As mentioned above, this sumbitch costs a staggering $599 -- more like $680 with tax and shipping tacked on, and God help you if you’re ordering this thing from outside the U.S. After all the angst and hand-wringing over the Tell Tale Signs set in 2008, I ordered this beast almost without hesitation -- partly because I've been carefully conditioned to accept this by Sony for seven years, but also because I really think this is a once-in-a-lifetime box set. By promising to release “every note recorded” during these legendary recording sessions, fans can actually purchase an audio time machine and be a fly on the wall while three of the most important albums in rock history are created. Kind of hard to put a price on that kind of experience.

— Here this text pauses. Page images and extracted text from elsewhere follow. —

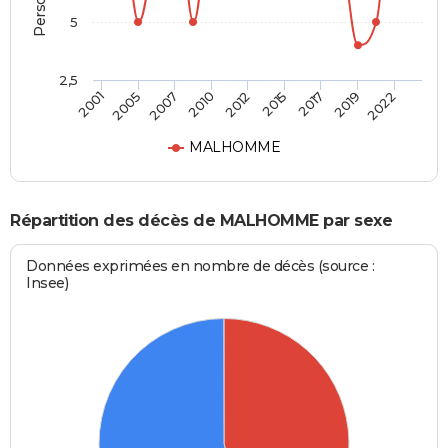
5
2,5
2007
2012
2017
2022
2005
2010
2015
2019
2001
MALHOMME
Répartition des décès de MALHOMME par sexe
Données exprimées en nombre de décès (source :
Insee)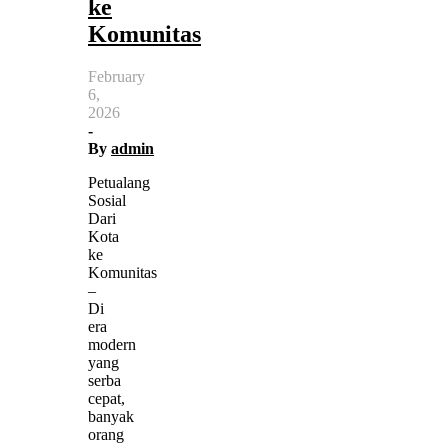
ke
Komunitas
February
6,
2026
-
By
admin
Petualang
Sosial
Dari
Kota
ke
Komunitas
–
Di
era
modern
yang
serba
cepat,
banyak
orang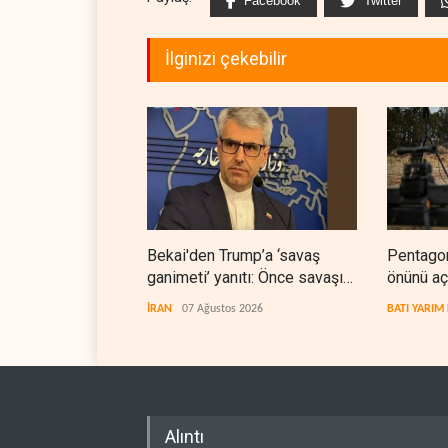
Facebook
Twitter
İlginizi çekebilir
Bekai'den Trump’a ‘savaş
Pentagon 
ganimeti’ yanıtı: Önce savaşı
önünü aç
kazan
İRAN
07 Ağustos 2026
BATI YARIM
Alıntı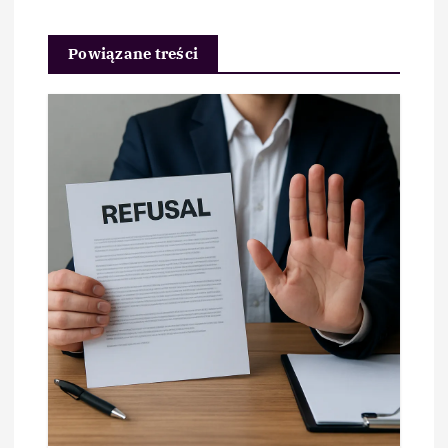
Powiązane treści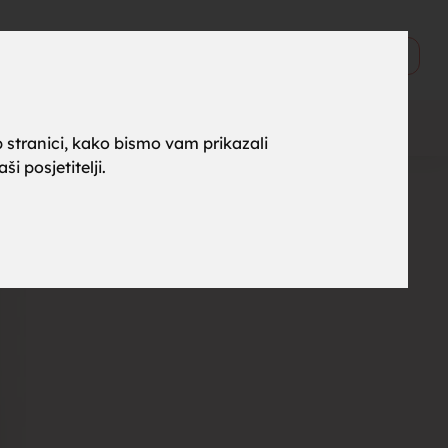
ne za
0
Objavi
 stranici, kako bismo vam prikazali
i posjetitelji.
rak,
, tražim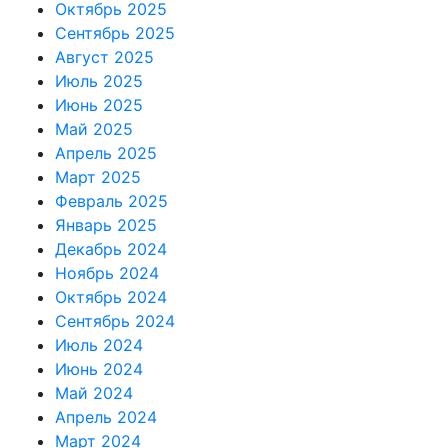
Октябрь 2025
Сентябрь 2025
Август 2025
Июль 2025
Июнь 2025
Май 2025
Апрель 2025
Март 2025
Февраль 2025
Январь 2025
Декабрь 2024
Ноябрь 2024
Октябрь 2024
Сентябрь 2024
Июль 2024
Июнь 2024
Май 2024
Апрель 2024
Март 2024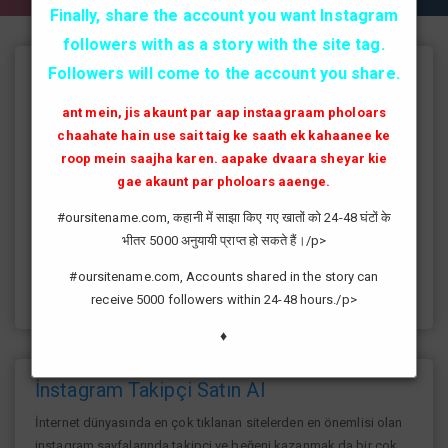
Finally, share the account you want Instagram
followers with as a story with the site tag.
Followers will come to the account you share.
Instagram Takipçi Hilesi
ant mein, jis akaunt par aap instaagraam pholoars
instagram'da artık yüksek takipçi kasmak eskisi kadar zor değil
chaahate hain use sait taig ke saath ek kahaanee ke
günümüzde bir çok kullanıcının yüksek takipçiye ulaşması ve
roop mein saajha karen. aapake dvaara sheyar kie
fenomen yolunda ilerlemesi daha da kolaylaşmıştır.instagram
gae akaunt par pholoars aaenge.
fenomeni ne gibi fayda sağlar?öncelikle bir çok kişi meslek
olarak görmektedir ve geçimlerini bu yoldan
#oursitename.com, कहानी में साझा किए गए खातों को 24-48 घंटों के
sağlamaktadır.Sizlerde yüksek sayıda takipçiye ulaşmak
भीतर 5000 अनुयायी प्राप्त हो सकते हैं।/p>
istiyorsanız sitemize giriş yaparak sizlere verilen ücretsiz
kredilerden her gün yararlanıp sayfanızı yüksek seviyelere
#oursitename.com, Accounts shared in the story can
ulaştırabilirsiniz.
receive 5000 followers within 24-48 hours./p>
♦
İnstagram Takipçi Satın Al
İnternet dünyasında en çok tıklanan sitelerden en önemlisi olan
instagram sayfalarında takipçi ve beğeni kazanmak da bir çok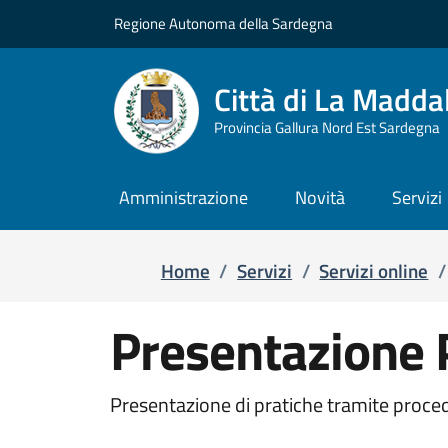
Regione Autonoma della Sardegna
Salta e vai al contenuto
Salta e vai al footer
Città di La Madda
Provincia Gallura Nord Est Sardegna
Amministrazione
Novità
Servizi
Home
/
Servizi
/
Servizi online
/
Presentazione 
Presentazione di pratiche tramite proced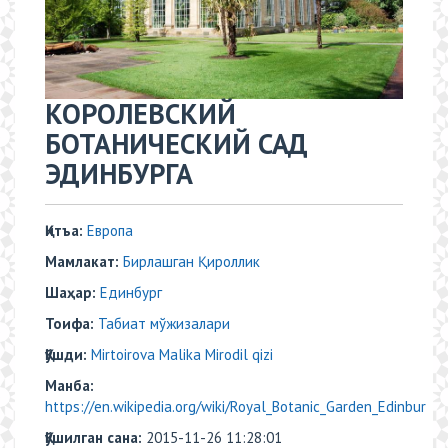
КОРОЛЕВСКИЙ
БОТАНИЧЕСКИЙ САД
ЭДИНБУРГА
Қитъа:
Европа
Мамлакат:
Бирлашган Қироллик
Шаҳар:
Eдинбург
Тоифа:
Табиат мўжизалари
Қўшди:
Mirtoirova Malika Mirodil qizi
Манба:
https://en.wikipedia.org/wiki/Royal_Botanic_Garden_Edinbur
Қўшилган сана:
2015-11-26 11:28:01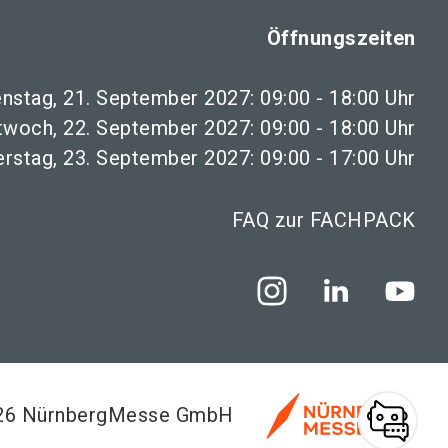
Öffnungszeiten
enstag, 21. September 2027: 09:00 - 18:00 Uhr
twoch, 22. September 2027: 09:00 - 18:00 Uhr
rstag, 23. September 2027: 09:00 - 17:00 Uhr
FAQ zur FACHPACK
026 NürnbergMesse GmbH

Yet there is plenty of outrage over this set, because serious, dedicated fans feel “priced out” of this amazing experience -- the kind of experience they used to joke they would give a limb or expendable organ to be able to enjoy. Turns out you CAN put a price on this, and it’s $600+ -- and that is simply too much for some folks. Hell, it’s too much for me, too! I actually had to apply for a credit card I didn't need because they were offering a $250 cash back bonus; that cut my net cost down to around $400 -- still an outrageous amount of money. I’ll spend most of 2016 paying off the rest by applying my Amazon Visa points to my statement, rather than using them to buy music, which is how I usually buy my music. So pain will be felt, but this just wasn’t something I could pass up.
So here we are. Could Sony have imagined in 1991 -- while they were nervously trimming the first Bootleg Series box from 4 discs to 3 -- that they would someday charge $600 for an 18-CD set? Not in a million years. Could I have guessed in 1991 that I would someday PAY $600 for an 18-CD set? Not in a BILLION years. But in the dying twilight of physical media for music, this is the future for music fans. My advice? Starting saving your pennies NOW for next fall’s box sets.